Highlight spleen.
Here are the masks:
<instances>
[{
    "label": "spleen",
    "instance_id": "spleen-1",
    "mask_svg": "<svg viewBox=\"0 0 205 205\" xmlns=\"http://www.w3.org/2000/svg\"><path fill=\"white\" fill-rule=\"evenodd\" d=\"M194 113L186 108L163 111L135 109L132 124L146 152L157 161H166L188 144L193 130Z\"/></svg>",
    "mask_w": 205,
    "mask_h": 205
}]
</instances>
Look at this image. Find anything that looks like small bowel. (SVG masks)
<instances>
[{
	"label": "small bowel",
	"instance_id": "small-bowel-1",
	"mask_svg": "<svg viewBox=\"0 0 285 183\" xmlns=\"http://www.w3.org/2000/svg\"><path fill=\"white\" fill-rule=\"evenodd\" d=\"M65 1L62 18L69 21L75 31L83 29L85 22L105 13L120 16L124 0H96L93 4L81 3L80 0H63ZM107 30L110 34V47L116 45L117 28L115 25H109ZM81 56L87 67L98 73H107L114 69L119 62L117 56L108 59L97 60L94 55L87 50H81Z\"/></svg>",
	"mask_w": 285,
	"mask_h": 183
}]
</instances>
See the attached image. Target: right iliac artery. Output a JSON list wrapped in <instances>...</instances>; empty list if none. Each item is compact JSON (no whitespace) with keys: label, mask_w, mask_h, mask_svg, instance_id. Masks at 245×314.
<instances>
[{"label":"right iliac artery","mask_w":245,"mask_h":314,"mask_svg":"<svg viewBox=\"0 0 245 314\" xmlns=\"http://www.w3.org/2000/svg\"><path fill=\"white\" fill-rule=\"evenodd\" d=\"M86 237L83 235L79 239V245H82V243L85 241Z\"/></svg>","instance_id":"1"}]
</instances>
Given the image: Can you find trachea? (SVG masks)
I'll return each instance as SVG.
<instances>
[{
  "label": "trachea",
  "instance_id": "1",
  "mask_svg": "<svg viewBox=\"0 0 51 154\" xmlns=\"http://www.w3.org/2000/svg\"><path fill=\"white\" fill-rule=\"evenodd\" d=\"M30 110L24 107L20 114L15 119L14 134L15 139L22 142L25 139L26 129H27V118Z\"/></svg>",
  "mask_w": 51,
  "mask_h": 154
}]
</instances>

□ □ □

(TO DO)
Rewrite the records from the line containing "See the attached" through the end of the records, substituting "Return" for "Output" and leaving everything else unchanged. Return only those lines.

(RESPONSE)
See the attached image. Target: right iliac artery. Return a JSON list wrapped in <instances>...</instances>; empty list if none. Each item is compact JSON (no whitespace) with keys: label, mask_w, mask_h, mask_svg, instance_id. Masks at 245×314.
<instances>
[{"label":"right iliac artery","mask_w":245,"mask_h":314,"mask_svg":"<svg viewBox=\"0 0 245 314\" xmlns=\"http://www.w3.org/2000/svg\"><path fill=\"white\" fill-rule=\"evenodd\" d=\"M86 237L83 235L79 239V245H82V243L85 241Z\"/></svg>","instance_id":"1"}]
</instances>
Given the image: Can you find trachea? (SVG masks)
I'll return each instance as SVG.
<instances>
[{
  "label": "trachea",
  "instance_id": "1",
  "mask_svg": "<svg viewBox=\"0 0 51 154\" xmlns=\"http://www.w3.org/2000/svg\"><path fill=\"white\" fill-rule=\"evenodd\" d=\"M30 110L24 107L20 114L15 119L14 134L15 139L22 142L25 139L26 129H27V118Z\"/></svg>",
  "mask_w": 51,
  "mask_h": 154
}]
</instances>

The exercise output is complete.